While auditioning for a play, she met a brilliant, young German director, Otto Preminger. They fell in love and soon married. A bit later, they moved to the United States where he began his career as a movie director. As you know, Hollywood can be a place with a lot of biting, devouring and destroying of one another. Marian was caught up in the glamour, the lights, the superficial excitement, and soon began to live a sordid life. When Preminger discovered it, he divorced her.
She returned to Europe to live the life of a socialite in Paris. In 1948, she learned through the newspaper that Albert Schweitzer, a man she had read about as a little girl, was making one of his periodic visits to Europe and was staying at Günsbach. She phoned his secretary, and was given an appointment to see Dr. Schweitzer the next day.

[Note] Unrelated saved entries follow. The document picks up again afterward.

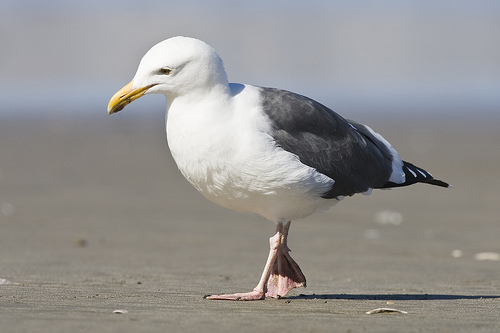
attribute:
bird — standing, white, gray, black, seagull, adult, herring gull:
[107, 36, 454, 302]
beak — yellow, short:
[107, 79, 150, 115]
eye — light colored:
[158, 68, 173, 76]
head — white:
[106, 35, 232, 116]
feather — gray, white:
[277, 128, 320, 153]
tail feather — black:
[414, 177, 453, 188]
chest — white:
[164, 102, 236, 192]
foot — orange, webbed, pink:
[203, 290, 267, 302]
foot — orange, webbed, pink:
[267, 246, 307, 300]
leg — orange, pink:
[255, 220, 282, 291]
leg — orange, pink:
[282, 220, 290, 252]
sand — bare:
[1, 113, 498, 332]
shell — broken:
[364, 308, 406, 314]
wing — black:
[261, 86, 366, 149]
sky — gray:
[1, 0, 500, 115]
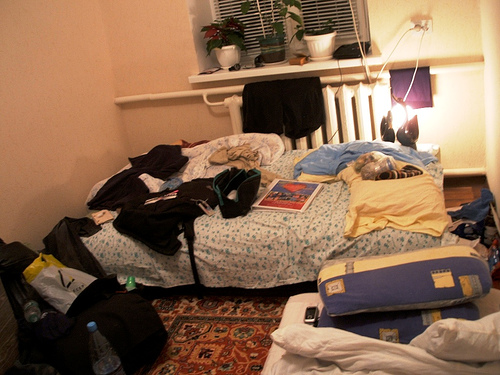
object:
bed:
[78, 144, 446, 296]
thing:
[207, 143, 286, 189]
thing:
[112, 182, 219, 300]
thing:
[212, 167, 262, 219]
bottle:
[125, 275, 136, 292]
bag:
[78, 272, 169, 375]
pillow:
[334, 160, 450, 238]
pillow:
[317, 302, 480, 345]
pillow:
[316, 245, 491, 318]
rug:
[172, 294, 259, 371]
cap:
[87, 321, 98, 332]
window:
[209, 0, 367, 66]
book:
[250, 178, 324, 213]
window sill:
[188, 52, 386, 85]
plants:
[196, 0, 336, 58]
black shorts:
[240, 76, 326, 140]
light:
[386, 100, 407, 132]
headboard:
[222, 81, 409, 153]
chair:
[259, 287, 500, 375]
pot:
[212, 44, 241, 70]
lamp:
[370, 80, 392, 141]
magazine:
[250, 178, 325, 213]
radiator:
[201, 78, 391, 153]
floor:
[160, 302, 263, 375]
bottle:
[85, 321, 123, 371]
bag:
[212, 166, 261, 219]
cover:
[251, 178, 324, 213]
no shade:
[388, 74, 429, 145]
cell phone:
[303, 302, 319, 324]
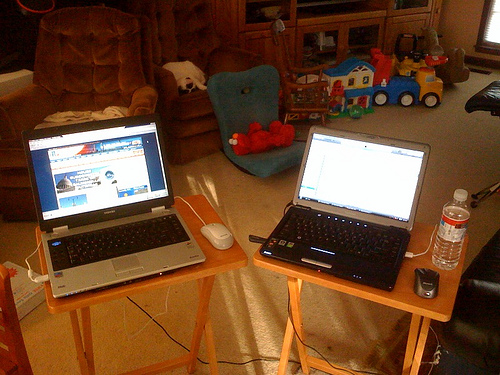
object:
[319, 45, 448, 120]
toy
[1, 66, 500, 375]
floor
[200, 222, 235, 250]
mouse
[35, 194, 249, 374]
computer desk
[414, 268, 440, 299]
mouse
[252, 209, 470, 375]
computer desk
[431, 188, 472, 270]
water bottle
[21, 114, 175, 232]
screen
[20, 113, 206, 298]
computer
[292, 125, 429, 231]
screen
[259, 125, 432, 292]
computer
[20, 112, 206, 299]
laptop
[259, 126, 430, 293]
laptop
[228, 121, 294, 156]
stuffed animal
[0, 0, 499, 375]
room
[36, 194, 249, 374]
stand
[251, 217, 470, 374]
stand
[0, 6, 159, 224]
reclining chair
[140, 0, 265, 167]
recliner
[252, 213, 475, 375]
tv table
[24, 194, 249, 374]
tv table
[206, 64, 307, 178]
game chair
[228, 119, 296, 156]
tickle me elmo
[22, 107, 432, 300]
laptops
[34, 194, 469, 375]
tables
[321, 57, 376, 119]
toy house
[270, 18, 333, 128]
rocking chair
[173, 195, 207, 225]
cord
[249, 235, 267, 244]
flash drive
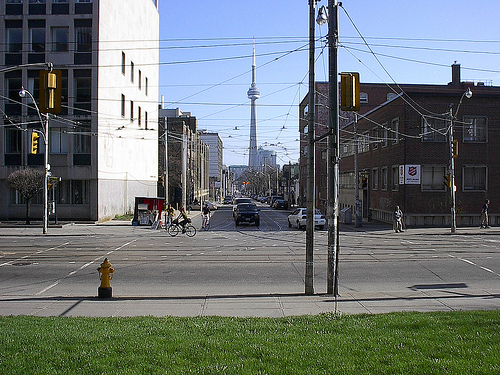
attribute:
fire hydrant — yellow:
[90, 253, 124, 304]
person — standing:
[388, 198, 414, 234]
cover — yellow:
[26, 130, 45, 158]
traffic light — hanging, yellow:
[25, 124, 51, 157]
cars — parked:
[241, 183, 295, 214]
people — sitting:
[239, 205, 260, 218]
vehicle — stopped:
[230, 200, 263, 229]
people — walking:
[162, 200, 219, 229]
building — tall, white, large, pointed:
[239, 37, 267, 168]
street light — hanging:
[334, 69, 365, 113]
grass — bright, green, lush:
[1, 314, 498, 374]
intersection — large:
[15, 57, 476, 310]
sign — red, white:
[393, 161, 424, 187]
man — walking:
[473, 196, 495, 229]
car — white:
[282, 202, 333, 231]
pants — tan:
[479, 211, 493, 231]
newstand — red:
[135, 194, 167, 226]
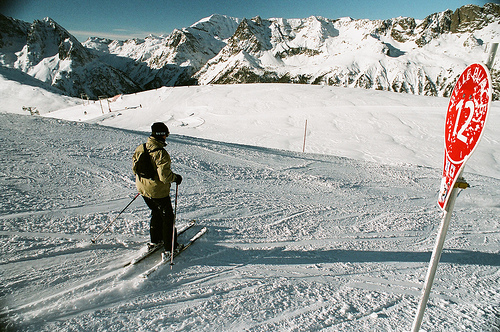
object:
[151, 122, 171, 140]
head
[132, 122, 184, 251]
man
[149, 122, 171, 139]
cap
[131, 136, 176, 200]
jacket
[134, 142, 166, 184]
backpack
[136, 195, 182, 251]
pants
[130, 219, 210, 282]
skis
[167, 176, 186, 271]
ski poles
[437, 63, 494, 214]
sign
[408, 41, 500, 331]
post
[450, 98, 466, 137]
number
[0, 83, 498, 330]
snow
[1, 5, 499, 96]
mountains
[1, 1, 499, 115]
background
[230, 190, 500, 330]
snow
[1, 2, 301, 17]
sky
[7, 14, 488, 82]
snow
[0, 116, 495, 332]
ground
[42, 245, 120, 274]
snow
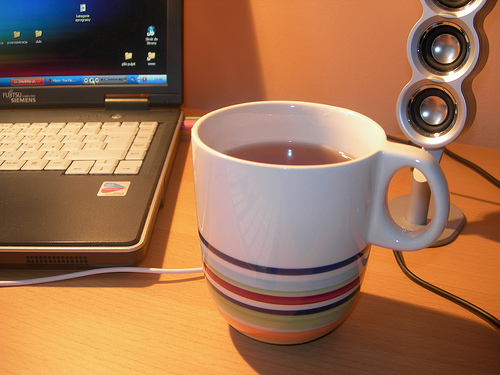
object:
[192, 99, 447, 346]
mug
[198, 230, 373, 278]
stripes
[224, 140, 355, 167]
tea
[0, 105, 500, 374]
table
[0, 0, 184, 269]
laptop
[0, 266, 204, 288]
cord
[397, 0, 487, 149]
speaker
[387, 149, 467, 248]
support post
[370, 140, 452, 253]
handle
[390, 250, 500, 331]
cord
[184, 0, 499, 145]
wall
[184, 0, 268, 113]
shadow of monitor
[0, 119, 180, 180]
keyboard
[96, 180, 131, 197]
logo sticker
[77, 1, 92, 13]
desktop icons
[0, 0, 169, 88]
laptop screen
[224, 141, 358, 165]
coffee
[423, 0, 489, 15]
top part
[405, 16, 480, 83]
center circle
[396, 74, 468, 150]
bottom circle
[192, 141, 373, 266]
upper half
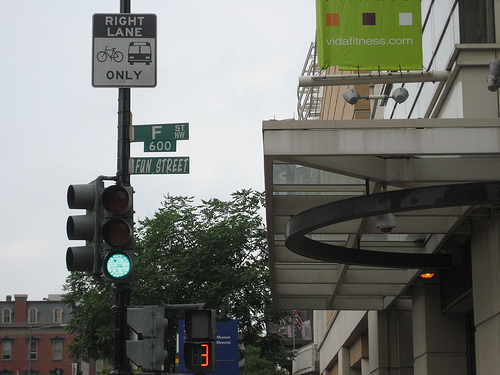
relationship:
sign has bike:
[90, 12, 156, 88] [96, 46, 124, 63]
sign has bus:
[90, 12, 156, 88] [130, 40, 154, 65]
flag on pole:
[295, 308, 304, 328] [291, 311, 296, 351]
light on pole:
[100, 185, 134, 287] [117, 90, 130, 183]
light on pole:
[63, 182, 93, 273] [117, 90, 130, 183]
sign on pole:
[90, 12, 156, 88] [117, 90, 130, 183]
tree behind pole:
[138, 218, 266, 298] [117, 90, 130, 183]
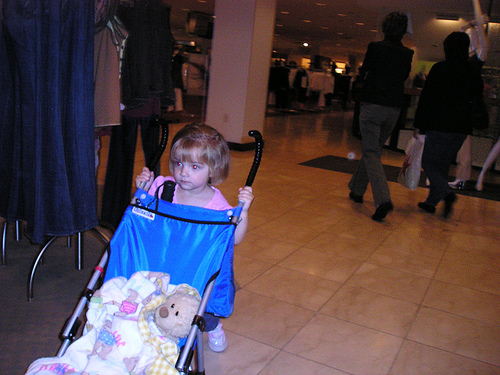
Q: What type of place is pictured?
A: It is a walkway.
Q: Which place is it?
A: It is a walkway.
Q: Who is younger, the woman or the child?
A: The child is younger than the woman.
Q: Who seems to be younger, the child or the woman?
A: The child is younger than the woman.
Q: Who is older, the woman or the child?
A: The woman is older than the child.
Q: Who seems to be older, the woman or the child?
A: The woman is older than the child.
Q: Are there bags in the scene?
A: Yes, there is a bag.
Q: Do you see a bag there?
A: Yes, there is a bag.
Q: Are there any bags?
A: Yes, there is a bag.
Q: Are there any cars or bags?
A: Yes, there is a bag.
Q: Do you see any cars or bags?
A: Yes, there is a bag.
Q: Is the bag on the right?
A: Yes, the bag is on the right of the image.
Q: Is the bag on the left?
A: No, the bag is on the right of the image.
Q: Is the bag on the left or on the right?
A: The bag is on the right of the image.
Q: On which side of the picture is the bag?
A: The bag is on the right of the image.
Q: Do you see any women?
A: Yes, there is a woman.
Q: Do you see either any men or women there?
A: Yes, there is a woman.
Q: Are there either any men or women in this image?
A: Yes, there is a woman.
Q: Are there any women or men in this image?
A: Yes, there is a woman.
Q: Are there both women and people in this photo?
A: Yes, there are both a woman and people.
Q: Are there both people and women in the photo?
A: Yes, there are both a woman and people.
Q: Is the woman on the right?
A: Yes, the woman is on the right of the image.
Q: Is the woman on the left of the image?
A: No, the woman is on the right of the image.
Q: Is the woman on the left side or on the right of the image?
A: The woman is on the right of the image.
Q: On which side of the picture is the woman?
A: The woman is on the right of the image.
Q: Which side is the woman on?
A: The woman is on the right of the image.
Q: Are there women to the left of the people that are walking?
A: Yes, there is a woman to the left of the people.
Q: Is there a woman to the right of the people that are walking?
A: No, the woman is to the left of the people.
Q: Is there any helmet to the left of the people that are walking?
A: No, there is a woman to the left of the people.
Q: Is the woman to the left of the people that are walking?
A: Yes, the woman is to the left of the people.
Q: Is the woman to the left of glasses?
A: No, the woman is to the left of the people.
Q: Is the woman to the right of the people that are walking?
A: No, the woman is to the left of the people.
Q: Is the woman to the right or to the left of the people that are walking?
A: The woman is to the left of the people.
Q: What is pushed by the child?
A: The stroller is pushed by the child.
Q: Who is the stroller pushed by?
A: The stroller is pushed by the kid.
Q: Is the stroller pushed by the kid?
A: Yes, the stroller is pushed by the kid.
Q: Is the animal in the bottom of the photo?
A: Yes, the animal is in the bottom of the image.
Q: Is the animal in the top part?
A: No, the animal is in the bottom of the image.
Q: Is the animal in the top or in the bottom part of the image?
A: The animal is in the bottom of the image.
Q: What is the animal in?
A: The animal is in the stroller.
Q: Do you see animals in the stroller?
A: Yes, there is an animal in the stroller.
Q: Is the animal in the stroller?
A: Yes, the animal is in the stroller.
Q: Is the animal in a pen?
A: No, the animal is in the stroller.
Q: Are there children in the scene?
A: Yes, there is a child.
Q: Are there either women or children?
A: Yes, there is a child.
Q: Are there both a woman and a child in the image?
A: Yes, there are both a child and a woman.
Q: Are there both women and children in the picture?
A: Yes, there are both a child and a woman.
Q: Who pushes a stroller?
A: The kid pushes a stroller.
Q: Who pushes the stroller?
A: The kid pushes a stroller.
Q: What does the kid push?
A: The kid pushes a stroller.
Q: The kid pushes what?
A: The kid pushes a stroller.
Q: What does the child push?
A: The kid pushes a stroller.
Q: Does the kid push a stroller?
A: Yes, the kid pushes a stroller.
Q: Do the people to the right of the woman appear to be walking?
A: Yes, the people are walking.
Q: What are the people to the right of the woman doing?
A: The people are walking.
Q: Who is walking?
A: The people are walking.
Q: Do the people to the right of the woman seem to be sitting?
A: No, the people are walking.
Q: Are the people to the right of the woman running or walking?
A: The people are walking.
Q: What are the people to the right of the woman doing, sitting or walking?
A: The people are walking.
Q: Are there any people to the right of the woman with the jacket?
A: Yes, there are people to the right of the woman.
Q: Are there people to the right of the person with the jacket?
A: Yes, there are people to the right of the woman.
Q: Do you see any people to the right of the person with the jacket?
A: Yes, there are people to the right of the woman.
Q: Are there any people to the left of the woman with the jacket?
A: No, the people are to the right of the woman.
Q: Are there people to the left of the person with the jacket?
A: No, the people are to the right of the woman.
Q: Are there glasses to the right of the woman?
A: No, there are people to the right of the woman.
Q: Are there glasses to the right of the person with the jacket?
A: No, there are people to the right of the woman.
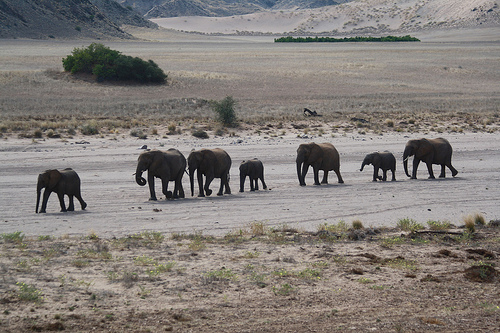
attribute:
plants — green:
[57, 39, 173, 88]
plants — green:
[59, 42, 168, 88]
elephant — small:
[359, 147, 399, 182]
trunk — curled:
[132, 170, 148, 184]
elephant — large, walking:
[292, 138, 345, 188]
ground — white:
[211, 197, 324, 223]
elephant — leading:
[31, 168, 87, 217]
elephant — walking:
[25, 163, 87, 213]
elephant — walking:
[132, 146, 187, 203]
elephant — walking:
[189, 147, 234, 195]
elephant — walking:
[239, 158, 268, 195]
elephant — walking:
[356, 149, 400, 179]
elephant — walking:
[395, 136, 459, 183]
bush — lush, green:
[58, 38, 174, 86]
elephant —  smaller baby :
[237, 156, 271, 200]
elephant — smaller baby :
[359, 148, 413, 211]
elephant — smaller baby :
[234, 149, 264, 201]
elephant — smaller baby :
[234, 147, 275, 197]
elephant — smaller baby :
[233, 151, 265, 197]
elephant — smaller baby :
[235, 157, 276, 189]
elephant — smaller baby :
[231, 160, 274, 198]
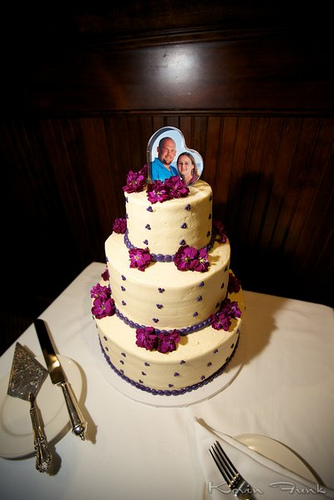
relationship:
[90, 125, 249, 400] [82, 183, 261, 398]
cake has tiers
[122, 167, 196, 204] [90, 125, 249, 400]
flowers on cake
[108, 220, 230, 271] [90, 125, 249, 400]
flowers on cake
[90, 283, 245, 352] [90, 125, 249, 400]
flowers on cake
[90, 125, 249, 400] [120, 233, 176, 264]
cake has trim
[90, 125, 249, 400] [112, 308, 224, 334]
cake has trim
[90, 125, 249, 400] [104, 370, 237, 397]
cake has trim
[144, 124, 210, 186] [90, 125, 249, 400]
heart on top of cake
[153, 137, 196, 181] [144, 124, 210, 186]
photo inside heart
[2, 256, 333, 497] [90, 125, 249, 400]
table cloth under cake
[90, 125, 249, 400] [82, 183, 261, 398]
cake has layers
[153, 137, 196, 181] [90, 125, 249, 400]
picture on top of cake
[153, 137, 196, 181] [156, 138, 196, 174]
picture of couple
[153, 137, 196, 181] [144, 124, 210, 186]
photo shaped like heart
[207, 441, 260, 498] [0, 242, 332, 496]
fork on table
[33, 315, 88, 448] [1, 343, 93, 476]
knife over dish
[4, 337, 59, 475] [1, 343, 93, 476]
spatula over dish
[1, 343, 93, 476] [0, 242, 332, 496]
dish on top of table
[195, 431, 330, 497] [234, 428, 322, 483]
napkin over dish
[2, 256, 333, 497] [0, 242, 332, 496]
table cloth on top of table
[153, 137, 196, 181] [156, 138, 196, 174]
photo of couple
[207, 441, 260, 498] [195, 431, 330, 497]
fork on napkin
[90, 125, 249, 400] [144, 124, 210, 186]
cake has decoration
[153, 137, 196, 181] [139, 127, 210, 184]
photo in frame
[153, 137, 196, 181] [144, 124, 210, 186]
photo on heart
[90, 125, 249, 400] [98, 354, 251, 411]
cake on top of plate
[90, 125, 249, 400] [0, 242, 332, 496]
cake on top of table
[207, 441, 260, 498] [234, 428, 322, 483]
fork on plate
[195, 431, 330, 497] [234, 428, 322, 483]
napkin on plate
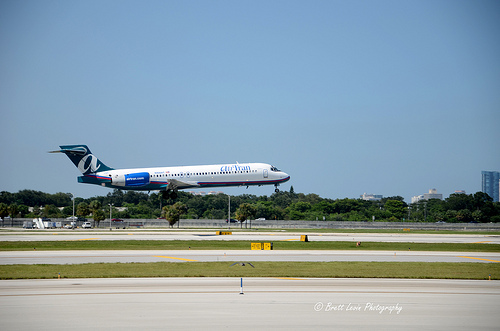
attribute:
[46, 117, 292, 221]
airplane — taking flight, long, commercial, for passengers, white, flying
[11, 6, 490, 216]
sky — blue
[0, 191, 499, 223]
trees — tall, green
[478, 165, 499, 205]
skyscraper — gray, large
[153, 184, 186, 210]
landing gear — out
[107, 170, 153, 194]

When she arrived in Günsbach, she discovered that he was in the village church, playing the organ. She listened and turned the pages of music for him. After their visit, he invited her to have dinner at his house. By the end of the day, she knew that she had discovered what she had been looking for all of her life. She was with him throughout the rest of his visit. And when he returned to Africa, he invited her to come to Lambarene and work in the hospital.
She did – and she found herself. There in Lambarene, the girl who was born in a castle and raised like a princess, who was accustomed to being waited upon with all the luxuries of a spoiled life, became a servant. She changed bandages, bathed babies, fed lepers . . . and became free. She wrote her autobiography and called it All I Ever Wanted Was Everything. She could not get the “everything” that would satisfy and give meaning until she could give everything. When she died, in 1979, the New York Times carried her obituary, which included this statement from her: “Albert Schweitzer said there are two classes of people in this world – the helpers and the non-helpers. I’m a helper.”
What a privilege you and I have to understand that true freedom is not license. We don’t need to buy the favor of God with good works. But neither is freedom license. As we open ourselves to the grace of Jesus Christ, He transforms us by His Holy Spirit to grow spiritual fruit. He saves us from a downward spiral. We are enabled to live our lives empowered by the Holy Spirit.